Beginning this school year, Indiana principals’ job descriptions will include conducting annual teacher evaluations, under a law passed by state lawmakers last year.
Public Law 90 requires that districts conduct annual teacher evaluations that place educations into four performance categories tied to merit pay: highly effective, effective, needs improvement and ineffective.
Only teachers who receive a “highly effective” or “effective” rating will receive a raise, the Times of Northwest Indiana reports, while those who fall into the latter two categories will see no changes in their salary. It marks a shift from traditional practice of determining salary increases based on seniority and educational degrees earned.
Karen Combs, director of elementary education for the Lafayette School Corp., said principals already put in an eight-plus-hour workday before accounting for the time it will take them to evaluate each teacher, the AP reports.
Tecumseh Junior High School principal Brett Gruetzmacher told the Journal & Courier that under the new system, he and his two assistant principals will have eight days to conduct 73 half-hour, preconference meetings with each teacher to establish goals. From there, they will have 71 school days -- between Sept. 10 and Dec. 21 -- to complete one-hour observations of each teacher. During that same window, administrators will also have to conduct at least one 10- to 15-minute observation of each teacher. Two or three of these short evaluations are required throughout the year under the new law.
John Layton, the assistant superintendent in Lafayette and a former principal, told the AP that he estimates the in-person observations and individual goal setting will tack on 17 additional hours to a principal’s workload for each teacher evaluated.

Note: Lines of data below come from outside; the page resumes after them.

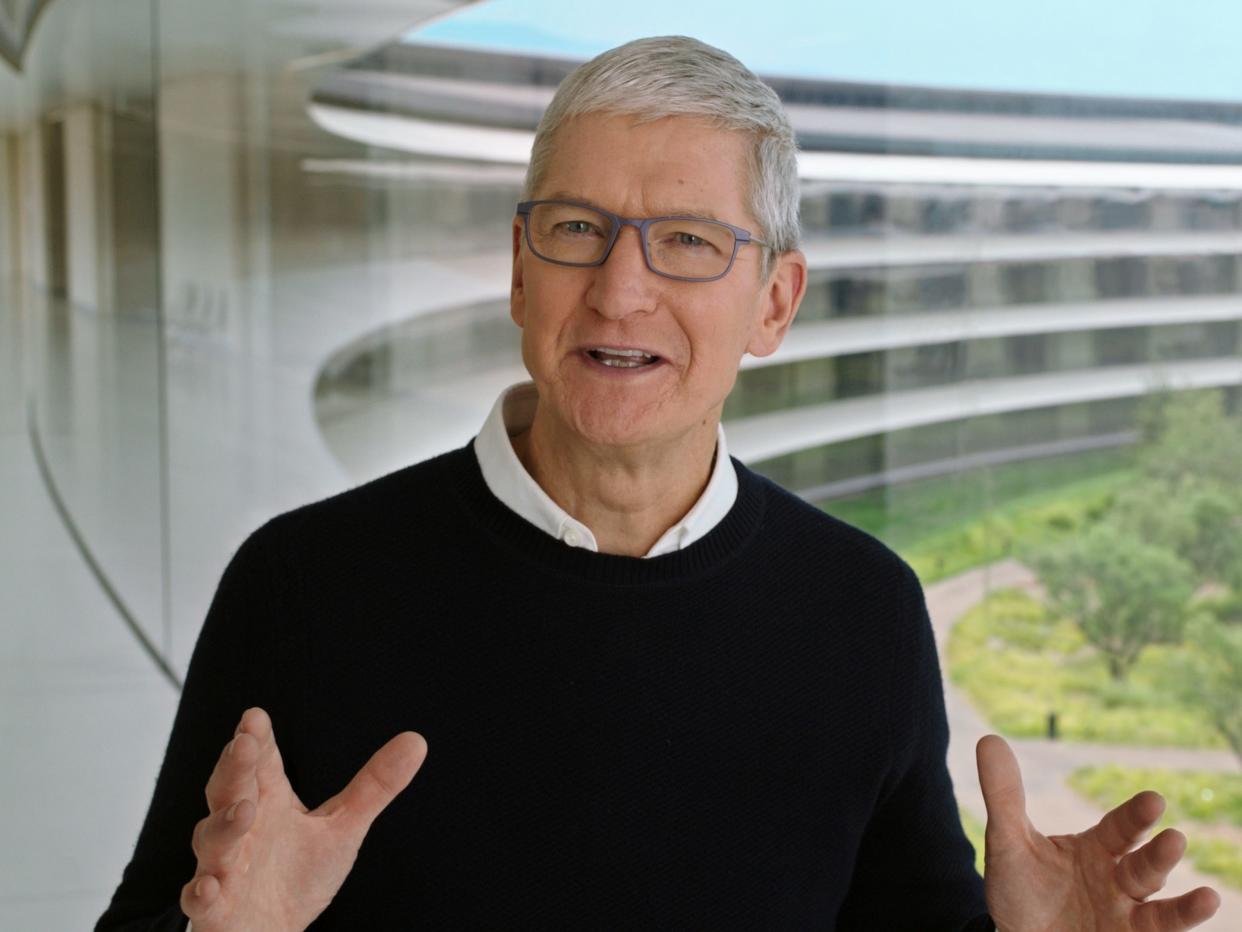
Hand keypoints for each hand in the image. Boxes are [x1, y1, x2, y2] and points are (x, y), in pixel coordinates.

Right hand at [180, 707, 426, 931]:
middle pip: (229, 790)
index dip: (256, 740)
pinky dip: (202, 894)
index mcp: (269, 801)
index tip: (256, 716)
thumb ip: (375, 785)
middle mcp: (241, 828)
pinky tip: (208, 888)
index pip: (260, 762)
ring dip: (224, 825)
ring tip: (244, 810)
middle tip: (243, 743)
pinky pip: (202, 900)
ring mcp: (223, 867)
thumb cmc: (299, 876)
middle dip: (234, 767)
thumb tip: (417, 740)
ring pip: (214, 840)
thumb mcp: (343, 826)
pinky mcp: (216, 909)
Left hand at [977, 735, 1219, 930]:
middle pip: (1144, 866)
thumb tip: (989, 739)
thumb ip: (1004, 796)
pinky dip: (1181, 927)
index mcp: (1095, 849)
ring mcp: (1125, 914)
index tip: (1153, 800)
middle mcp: (1117, 880)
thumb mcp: (1007, 842)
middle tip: (1173, 838)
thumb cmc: (1019, 889)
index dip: (1136, 816)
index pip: (1120, 829)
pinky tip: (1203, 912)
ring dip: (1184, 906)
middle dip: (1159, 855)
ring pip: (1159, 908)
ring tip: (1208, 898)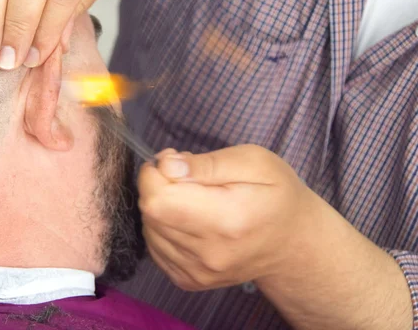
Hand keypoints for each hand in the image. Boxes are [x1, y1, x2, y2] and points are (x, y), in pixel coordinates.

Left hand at [138, 145, 313, 290]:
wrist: (292, 243)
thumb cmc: (276, 194)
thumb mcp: (254, 161)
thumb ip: (208, 163)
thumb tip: (167, 166)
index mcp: (227, 220)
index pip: (159, 200)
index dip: (155, 173)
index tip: (172, 160)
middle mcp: (210, 253)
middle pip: (150, 214)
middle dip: (156, 186)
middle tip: (182, 175)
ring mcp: (199, 272)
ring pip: (149, 230)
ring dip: (159, 207)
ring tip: (190, 197)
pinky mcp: (190, 281)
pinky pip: (155, 248)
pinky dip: (162, 228)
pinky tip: (187, 218)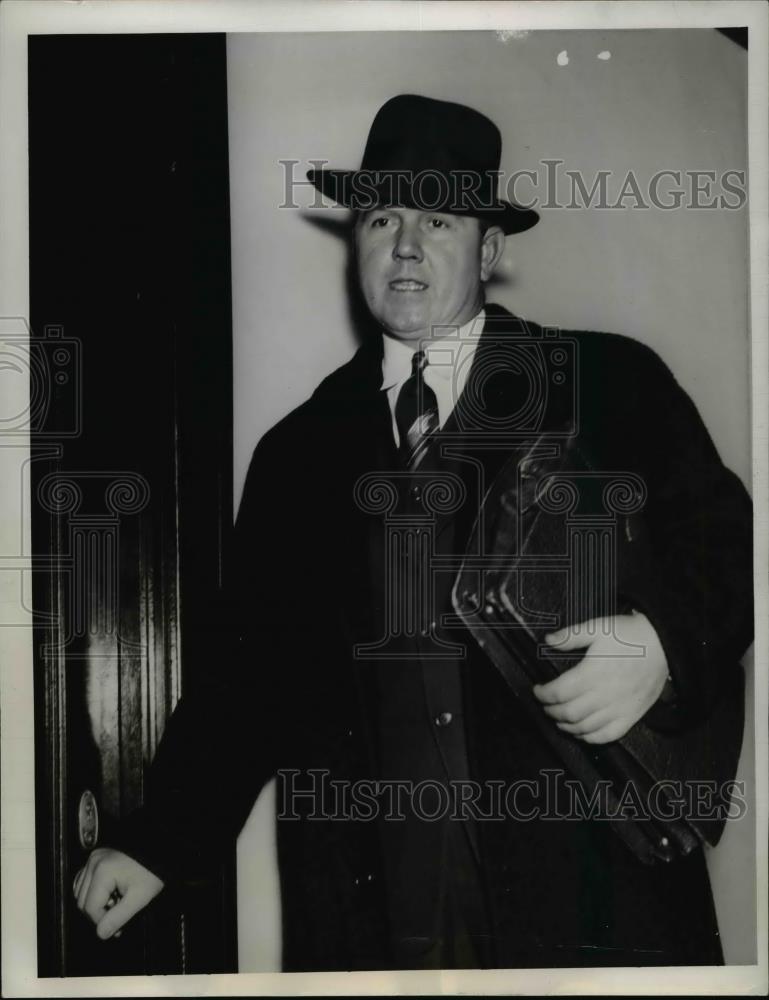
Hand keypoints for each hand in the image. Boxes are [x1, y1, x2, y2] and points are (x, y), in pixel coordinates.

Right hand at [73, 848, 163, 939]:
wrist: (158, 854)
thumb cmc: (151, 873)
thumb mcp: (139, 898)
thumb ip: (118, 917)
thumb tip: (101, 933)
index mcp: (103, 870)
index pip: (90, 907)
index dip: (102, 921)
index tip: (117, 925)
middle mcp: (94, 862)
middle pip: (82, 901)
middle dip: (99, 912)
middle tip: (118, 911)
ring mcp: (94, 859)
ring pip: (80, 893)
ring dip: (95, 902)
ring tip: (115, 900)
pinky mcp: (96, 859)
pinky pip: (84, 882)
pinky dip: (93, 892)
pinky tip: (109, 892)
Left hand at [532, 612, 668, 743]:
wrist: (663, 645)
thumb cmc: (629, 635)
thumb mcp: (598, 627)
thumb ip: (571, 635)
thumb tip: (548, 640)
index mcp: (592, 673)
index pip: (558, 692)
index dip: (543, 694)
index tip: (537, 690)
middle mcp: (604, 694)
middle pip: (568, 713)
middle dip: (551, 711)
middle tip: (545, 705)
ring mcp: (619, 708)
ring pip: (585, 727)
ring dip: (566, 726)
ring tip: (558, 719)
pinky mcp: (631, 716)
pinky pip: (607, 735)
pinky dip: (590, 738)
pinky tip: (581, 732)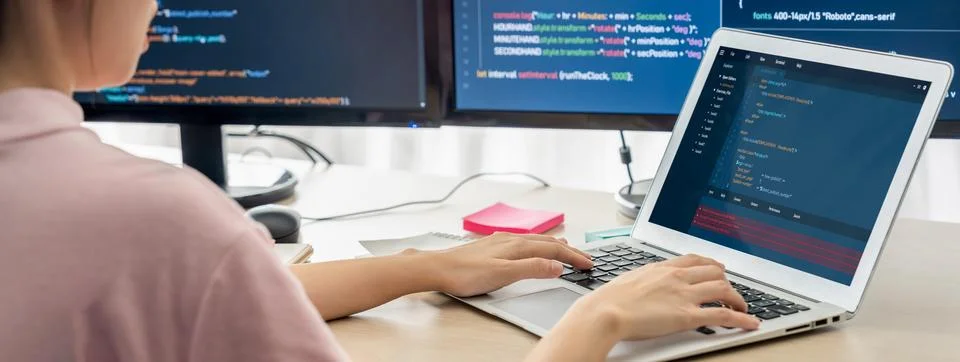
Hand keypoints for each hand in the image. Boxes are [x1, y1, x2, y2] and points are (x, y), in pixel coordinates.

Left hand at [416, 232, 593, 296]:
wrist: (437, 268)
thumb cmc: (465, 273)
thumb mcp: (503, 274)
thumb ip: (532, 268)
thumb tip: (557, 265)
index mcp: (517, 246)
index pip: (553, 249)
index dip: (573, 256)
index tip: (588, 264)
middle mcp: (511, 240)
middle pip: (547, 242)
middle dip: (568, 249)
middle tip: (584, 257)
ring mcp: (501, 241)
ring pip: (535, 241)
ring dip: (553, 245)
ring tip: (565, 246)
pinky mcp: (491, 246)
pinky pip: (523, 242)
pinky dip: (536, 245)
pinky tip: (530, 246)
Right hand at [568, 254, 759, 340]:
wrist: (604, 311)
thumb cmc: (609, 299)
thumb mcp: (630, 279)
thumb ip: (646, 278)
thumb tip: (648, 282)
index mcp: (663, 267)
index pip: (696, 259)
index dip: (712, 265)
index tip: (718, 269)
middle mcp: (677, 277)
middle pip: (715, 271)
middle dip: (727, 281)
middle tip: (730, 291)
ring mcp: (685, 295)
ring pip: (723, 289)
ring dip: (737, 299)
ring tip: (742, 308)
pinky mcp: (688, 316)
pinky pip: (723, 315)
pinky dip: (741, 319)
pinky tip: (750, 323)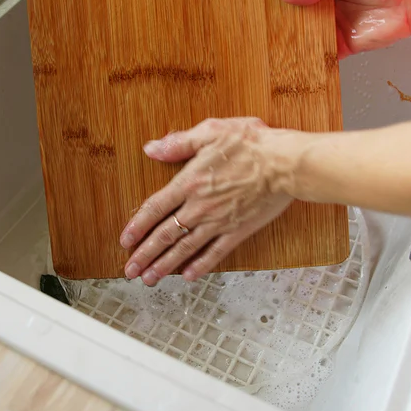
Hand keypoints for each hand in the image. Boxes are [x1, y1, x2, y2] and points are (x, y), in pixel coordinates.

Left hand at [119, 118, 296, 285]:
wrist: (285, 163)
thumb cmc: (251, 143)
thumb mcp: (211, 131)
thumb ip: (178, 143)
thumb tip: (151, 148)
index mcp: (189, 182)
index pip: (155, 208)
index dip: (137, 226)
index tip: (125, 241)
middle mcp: (199, 207)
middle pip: (165, 235)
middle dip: (145, 255)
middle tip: (130, 270)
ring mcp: (218, 222)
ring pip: (185, 248)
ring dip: (165, 265)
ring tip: (149, 279)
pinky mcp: (238, 230)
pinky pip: (215, 253)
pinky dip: (200, 266)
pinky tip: (188, 276)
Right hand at [279, 0, 410, 57]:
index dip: (283, 2)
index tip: (265, 7)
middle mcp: (327, 9)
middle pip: (298, 20)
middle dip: (284, 25)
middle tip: (266, 30)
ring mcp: (334, 29)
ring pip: (307, 39)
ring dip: (294, 43)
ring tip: (275, 46)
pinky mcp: (344, 46)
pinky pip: (323, 55)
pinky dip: (311, 59)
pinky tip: (298, 59)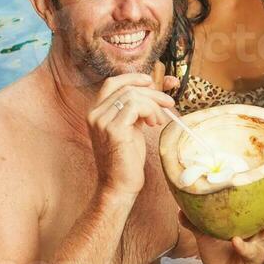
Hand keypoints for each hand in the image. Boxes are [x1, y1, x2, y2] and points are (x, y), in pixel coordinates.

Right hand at [89, 73, 175, 198]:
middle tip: (168, 103)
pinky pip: (136, 106)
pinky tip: (153, 124)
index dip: (133, 78)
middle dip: (152, 92)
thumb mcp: (131, 127)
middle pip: (126, 87)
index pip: (112, 82)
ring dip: (154, 104)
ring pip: (133, 95)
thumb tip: (156, 89)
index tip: (152, 81)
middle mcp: (94, 114)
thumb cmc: (127, 159)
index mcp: (96, 112)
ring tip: (159, 120)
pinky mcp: (113, 129)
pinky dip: (151, 111)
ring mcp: (101, 121)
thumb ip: (137, 109)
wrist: (119, 185)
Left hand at [192, 191, 263, 263]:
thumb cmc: (217, 255)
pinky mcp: (254, 260)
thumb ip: (196, 221)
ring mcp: (259, 246)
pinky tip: (237, 242)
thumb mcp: (205, 235)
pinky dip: (243, 246)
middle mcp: (260, 233)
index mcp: (251, 223)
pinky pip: (249, 250)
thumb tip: (180, 208)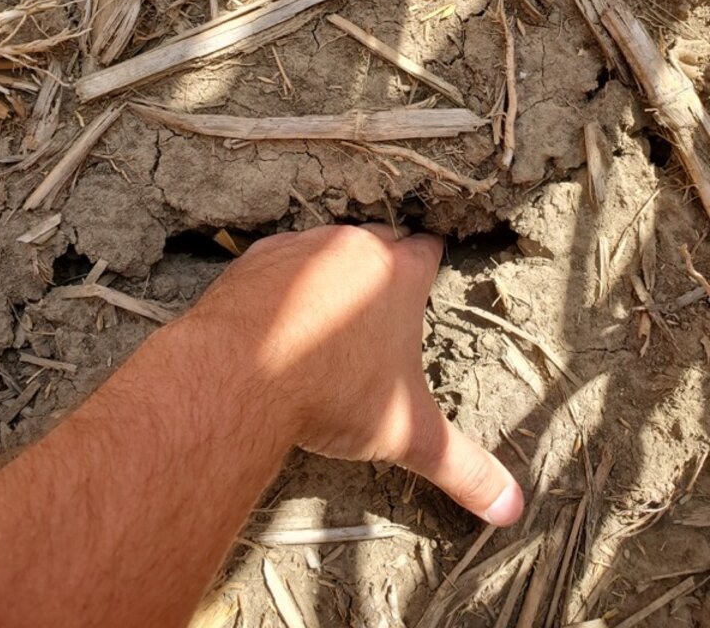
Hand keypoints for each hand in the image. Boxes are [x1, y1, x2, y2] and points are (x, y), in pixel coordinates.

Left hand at [198, 224, 523, 525]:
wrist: (238, 374)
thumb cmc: (331, 397)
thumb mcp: (409, 435)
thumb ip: (463, 469)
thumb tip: (511, 509)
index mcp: (401, 278)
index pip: (428, 250)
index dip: (431, 259)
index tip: (429, 264)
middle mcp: (356, 248)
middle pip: (380, 241)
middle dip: (383, 263)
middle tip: (379, 298)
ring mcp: (305, 247)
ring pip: (328, 247)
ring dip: (331, 270)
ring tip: (326, 308)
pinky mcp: (260, 257)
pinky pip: (281, 259)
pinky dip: (284, 279)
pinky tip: (279, 313)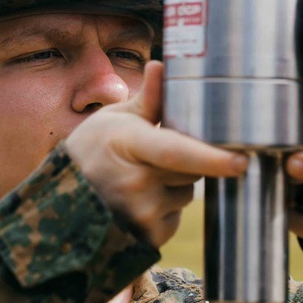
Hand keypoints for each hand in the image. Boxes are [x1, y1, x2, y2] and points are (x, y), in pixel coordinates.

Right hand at [65, 61, 247, 248]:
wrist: (61, 198)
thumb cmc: (92, 149)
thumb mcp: (114, 118)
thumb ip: (147, 99)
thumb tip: (161, 65)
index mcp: (129, 144)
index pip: (176, 152)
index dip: (211, 157)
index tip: (241, 160)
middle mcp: (135, 182)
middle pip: (192, 169)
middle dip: (188, 160)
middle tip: (158, 154)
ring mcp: (140, 214)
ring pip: (187, 194)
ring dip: (176, 185)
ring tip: (142, 179)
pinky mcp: (146, 237)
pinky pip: (176, 217)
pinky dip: (167, 209)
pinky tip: (141, 201)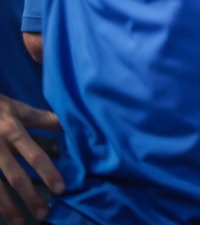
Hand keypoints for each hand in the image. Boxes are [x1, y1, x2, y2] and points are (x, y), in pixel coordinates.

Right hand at [0, 95, 63, 222]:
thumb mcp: (18, 109)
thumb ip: (43, 118)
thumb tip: (70, 122)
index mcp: (12, 131)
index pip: (34, 155)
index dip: (48, 172)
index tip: (60, 189)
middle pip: (14, 177)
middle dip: (30, 197)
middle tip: (44, 214)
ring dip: (7, 208)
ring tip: (20, 223)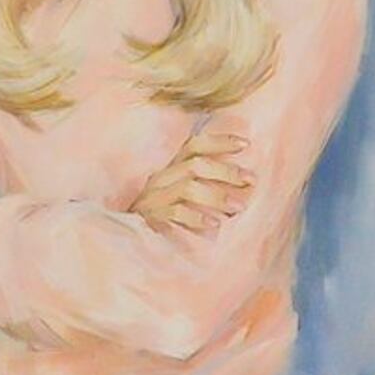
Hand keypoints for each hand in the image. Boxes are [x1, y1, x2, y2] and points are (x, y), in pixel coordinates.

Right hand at [131, 124, 252, 234]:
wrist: (123, 233)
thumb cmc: (162, 208)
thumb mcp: (181, 189)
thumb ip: (204, 180)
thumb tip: (245, 181)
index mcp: (171, 166)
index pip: (195, 144)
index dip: (220, 141)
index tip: (247, 144)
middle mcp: (162, 177)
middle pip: (195, 164)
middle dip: (226, 171)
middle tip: (251, 180)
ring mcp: (154, 196)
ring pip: (188, 188)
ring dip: (217, 196)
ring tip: (239, 207)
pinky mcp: (150, 216)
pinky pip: (175, 212)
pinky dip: (197, 217)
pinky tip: (215, 224)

Anticipating this added pressure on principals’ time, the Lafayette School District has created four new assistant principal positions to help with the evaluation process -- a $400,000 expenditure. But as some are concerned that the new rules will detract from principals' abilities to spend time meeting with parents, Jeffrey Botteron, director of educator effectiveness and leadership for the Indiana Department of Education, tells AP that the move will allow principals to move toward stronger instructional leadership roles.
A similar state law in Florida has stirred controversy. The Student Success Act of 2011, aimed to incentivize teachers to focus on student results, rescinds previous practice of compensating teachers for advanced degrees that do not directly translate to student learning. In other words, an art teacher, for example, can no longer earn a bonus for having a Ph.D. in English. In the past, a doctorate could earn a teacher as much as $5,200 more.